В 1942 году, когда полезность и невиновность Романа Кима стали очевидны руководству НКВД, он получил едва ли не главную награду в своей жизни: ему разрешили переписку с семьей. Сын Вива (Виват) после ареста родителей избежал отправки в детский приемник и жил под Уфой с сестрой Мариам Верой и ее детьми. Сама Мариам Самойловна сидела в Севжелдорлаге, в поселке Княжпогост (ныне Железнодорожный) в Коми АССР, работала на легкой, «блатной», как она сама писала, работе — учетчицей[430]. По иронии судьбы ей и там пришлось однажды поработать переводчицей у заключенного по фамилии Ким. Загадочный кореец, не знавший русского языка, но прекрасно говоривший по-японски, якобы работал председателем рисоводческого колхоза в Казахстане. Вскоре его отпустили (!) и он, «совершенно преобразившийся», в штатском костюме уехал на волю. Мариам Самойловна завидовала ему, но вряд ли могла надеяться на освобождение. Однако через некоторое время (пока неизвестно, когда именно) она начала получать письма от мужа, которого считала расстрелянным.
Роман Николаевич, лучше осведомленный о судьбе супруги, никогда не забывал ее и в начале войны, получив, очевидно, намек на возможность определенных послаблений в режиме, написал письмо в руководство НКВД с просьбой пересмотреть дело Мариам Самойловны. Просьба ценного заключенного была удовлетворена, и 29 мая 1942 года — через пять лет и один месяц после ареста — Мэри Цын доставили в Москву. Она тоже начала заниматься переводами с японского и — ждать. Во Внутренней тюрьме НКВД на Лубянке она общалась с бывшей японской актрисой Окада Ёсико, та даже нарисовала портрет Мэри, а жена Кима рассказала японке о своем муже, имевшем знакомых (Сано и Хидзиката) среди японских театральных деятелей. Работала Мариам Самойловна, видимо, хорошо, опасений не вызывала, никто не сомневался в том, что никакая она не шпионка, и в конце концов начальство решило, что дальше она может ходить на службу в «шарашке» из дома. 13 марта 1943 года Особое совещание при НКВД СССР, которое отправило ее в лагерь, отменило свой же собственный приговор, и 22 марта Мэри освободили.

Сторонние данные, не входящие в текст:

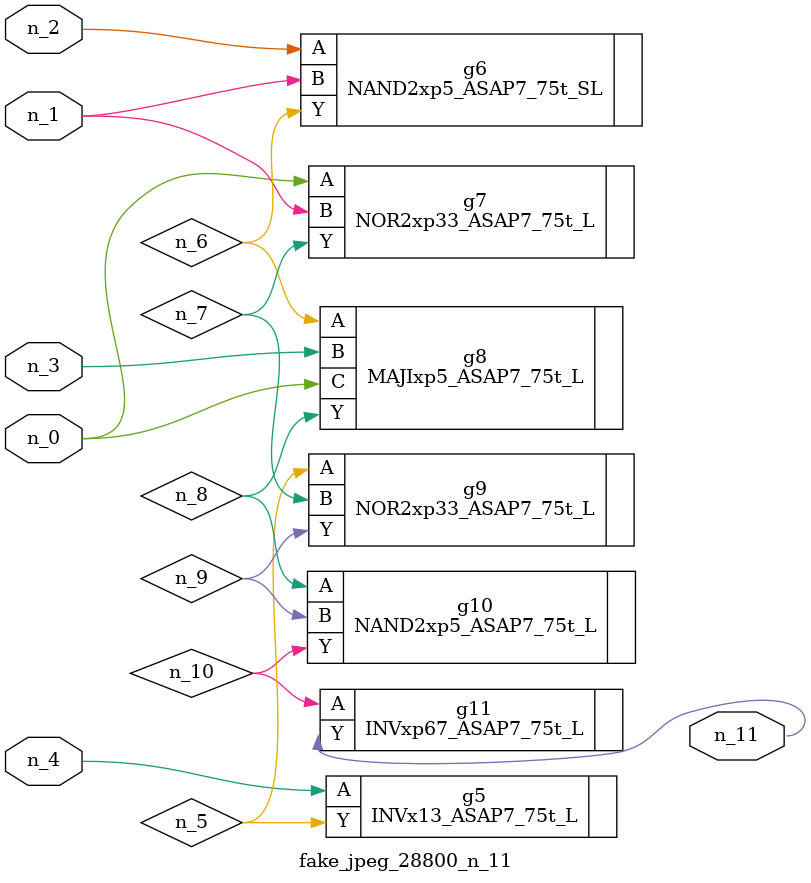
<source format=v>
module fake_jpeg_28800_n_11 (n_3, n_2, n_1, n_0, n_4, n_11);

input n_3;
input n_2;
input n_1;
input n_0;
input n_4;

output n_11;

wire n_10;
wire n_8;
wire n_9;
wire n_6;
wire n_5;
wire n_7;

INVx13_ASAP7_75t_L g5 ( 
.A(n_4),
.Y(n_5)
);

NAND2xp5_ASAP7_75t_SL g6 ( 
.A(n_2),
.B(n_1),
.Y(n_6)
);

NOR2xp33_ASAP7_75t_L g7 ( 
.A(n_0),
.B(n_1),
.Y(n_7)
);

MAJIxp5_ASAP7_75t_L g8 ( 
.A(n_6),
.B(n_3),
.C(n_0),
.Y(n_8)
);

NAND2xp5_ASAP7_75t_L g10 ( 
.A(n_8),
.B(n_9),
.Y(n_10)
);

NOR2xp33_ASAP7_75t_L g9 ( 
.A(n_5),
.B(n_7),
.Y(n_9)
);

INVxp67_ASAP7_75t_L g11 ( 
.A(n_10),
.Y(n_11)
);


endmodule
</source>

Сразу поехать к сыну в Башкирию, где в одном из колхозов жила ее сестра, не получилось. Уехала только в июне. «Вива был ошеломлен от счастья. Всё казалось ему сказочным… Вива придумал страну Лучезарию и стал рисовать карту своей страны, где будет жить счастливо, — вспоминала Мариам Самойловна. — Но действительность была другой. Перед собой он видел озабоченную маму, которая не знала, как поправить его здоровье, чем накормить и во что одеть»[431]. Жизнь в Башкирии была невыносима. В школе мальчик числился «сыном врага народа» и вынужден был каждодневно терпеть унижения. Творческая натура его находила выход в литературе. О своей жизни в качестве ссыльного ребенок написал трогательный до слез рассказ «Школа», который потом причислят к «лагерной» литературе. Но лагерной в то время были вся страна, вся жизнь.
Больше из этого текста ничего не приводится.